_Passage_:
Putting big data to work for MVNOs
This article was written by Andy Peers, MDS Global CTO, for Pipeline Publishing.
The retail MVNO is an established marketing and branding tool. The mobile home-screen has always been a valuable piece of brand real estate, a chance to put a logo in front of the customer on an hourly basis. Today, however, there is plenty of competition for brand equity, and the demonstrable financial value of that logo is diminishing. If the only other time the consumer sees a logo is on their bill, it is perhaps time to re-assess what branded mobile can – and should – do.
Smart MVNOs are moving away from prepay and its declining revenues: the rise of the ubiquitous, do-it-all smartphone has made sure of that. They also don’t want to compete on price, because it’s a race to the bottom. Besides, even other MVNOs (especially the cheap international calls companies) can do a better job of price-based competition. So what can retailers do to extract additional value from their existing MVNO investments?

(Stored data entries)
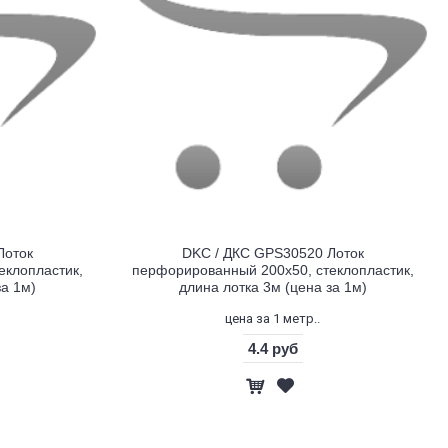
Лоток
DKC / ДКС GPS30520 Лоток
еклопластик,
перфорированный 200х50, стеклопластик,
за 1м)
длина лотка 3м (цена за 1м)
цена за 1 метр..
4.4 руб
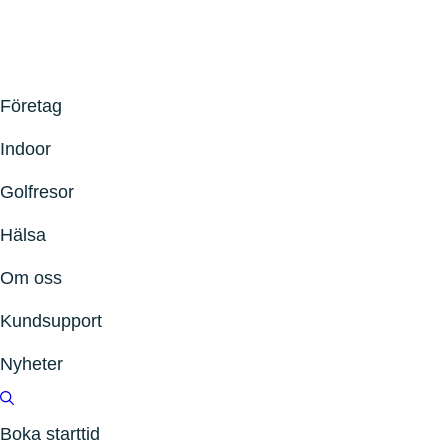
Företag
Indoor
Golfresor
Hälsa
Om oss
Kundsupport
Nyheter
Boka starttid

_Required actions_:
1. In the MVNO article, why don't smart MVNOs want to compete on price?
2. Repeat word for word the stretch of the MVNO article from "Putting big data" through "should – do.".

_Completed exercise_:
1. Because it's a race to the bottom.

2.
Putting big data to work for MVNOs
This article was written by Andy Peers, MDS Global CTO, for Pipeline Publishing.
The retail MVNO is an established marketing and branding tool. The mobile home-screen has always been a valuable piece of brand real estate, a chance to put a logo in front of the customer on an hourly basis. Today, however, there is plenty of competition for brand equity, and the demonstrable financial value of that logo is diminishing. If the only other time the consumer sees a logo is on their bill, it is perhaps time to re-assess what branded mobile can – and should – do.